Considering the diversity and richness of languages spoken around the globe, speech perception is arguably one of the main achievements of the human brain. While there is now broad support among cognitive neuroscientists for the concept of a hierarchy of cortical areas subserving auditory and speech processing, there is substantial disagreement about the roles different brain areas play in speech recognition, how the speech system learns and represents spoken words, and how learning words through one sense (e.g., through reading) can allow the brain to recognize the same words through another sense (e.g., through hearing). With support from the National Science Foundation, we will use advanced functional magnetic resonance imaging (fMRI) to investigate these questions. Specifically, the project is designed to resolve a major ongoing controversy regarding how and where words are represented in the brain by, for the first time, applying fMRI techniques to this field that have been used successfully to answer related questions in the domain of written words. A second study will probe how the brain learns new spoken words and adds them to the auditory lexicon. In the final set of studies, the project will break new ground in our understanding of how the auditory and visual systems are linked in reading, and how this interaction is enabled by cross-sensory learning. Understanding the neural bases of speech processing and cross-sensory learning of language are areas of great interest not only for basic science but also other areas ranging from education and language learning to engineering (by elucidating effective learning algorithms for deep multisensory hierarchies, e.g., for automatic speech recognition) as well as biomedical fields (by building a foundation to study a range of disorders, including dyslexia and language comprehension deficits). The research project will form an opportunity to train the next generation of scientists, at the graduate, undergraduate, and high school levels.

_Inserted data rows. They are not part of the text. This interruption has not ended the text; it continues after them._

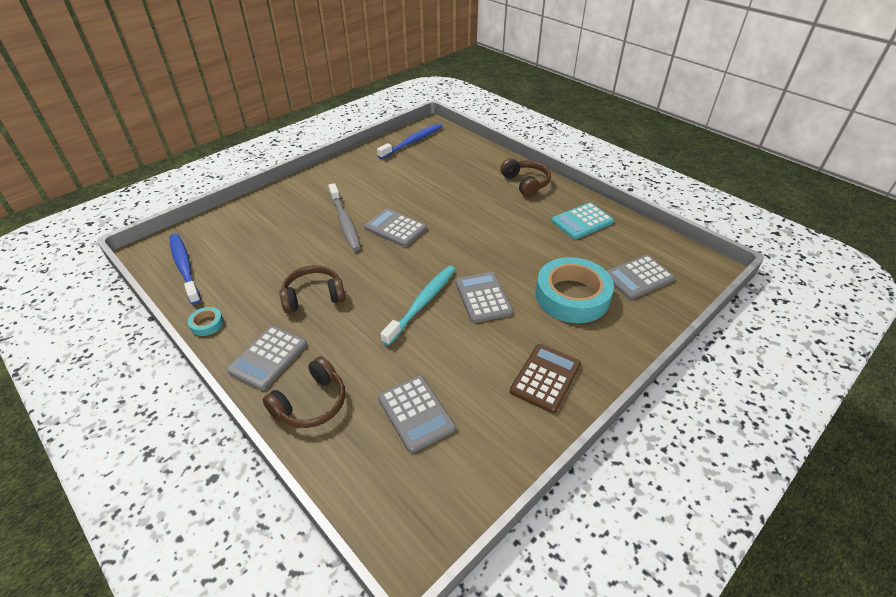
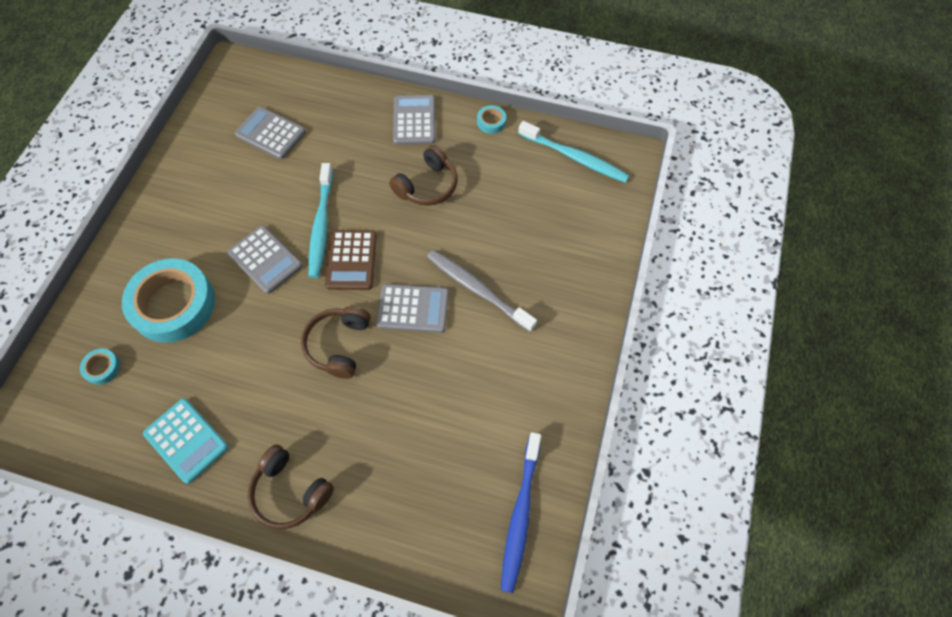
camera: 150 degrees right, 20 degrees up
blue toothbrush [169,234,201,305] -> turquoise toothbrush [518,121,629,183]
brown headphones [263,356,345,428] -> brown headphones moved to [301,306,371,379]
brown calculator [510,344,581,413] -> brown calculator moved to [325,230,377,290]
turquoise calculator [552,202,614,239] -> turquoise calculator turned 105 degrees clockwise [143,398,229,484]
grey calculator [607,255,675,300] -> turquoise tape [80,348,121,385]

In more scientific detail, the overarching goal of the proposed project is to study the existence and plasticity of auditory lexica in the human brain, and to understand coupling of written and auditory speech representations that permit cross-modal transfer of lexical learning. The project has three Aims: Aim 1 addresses the current controversy regarding the existence and location of auditory word representations in the brain. Translating techniques we previously developed to identify a "visual lexicon" in the "Visual Word Form Area", we will use sensitive fMRI rapid adaptation (fMRI-RA) and other advanced fMRI techniques to test the hypothesis of a (receptive) auditory lexicon within an analogous "Auditory Word Form Area" in left anterior superior temporal cortex. At the same time, we will test whether another lexicon exists in motor-related speech areas of the auditory dorsal stream representing articulatory word forms that are automatically activated by speech perception via an "inverse model". Aim 2 is designed to probe the plasticity invoked by the addition of novel words to the auditory lexicon. Aim 3 studies the interaction of written language with the auditory system. Prior studies have shown that reading activates phonological representations in proficient readers, and that this phonological recoding is crucial for reading acquisition. We will test the novel hypothesis that written words cause widespread activation of the auditory system and that training on novel written words can drive word-selective rewiring in the auditory lexical system.
This award reflects NSF's statutory mission and has been deemed worthy of support through evaluation using the Foundation's intellectual merit and broader impacts review criteria.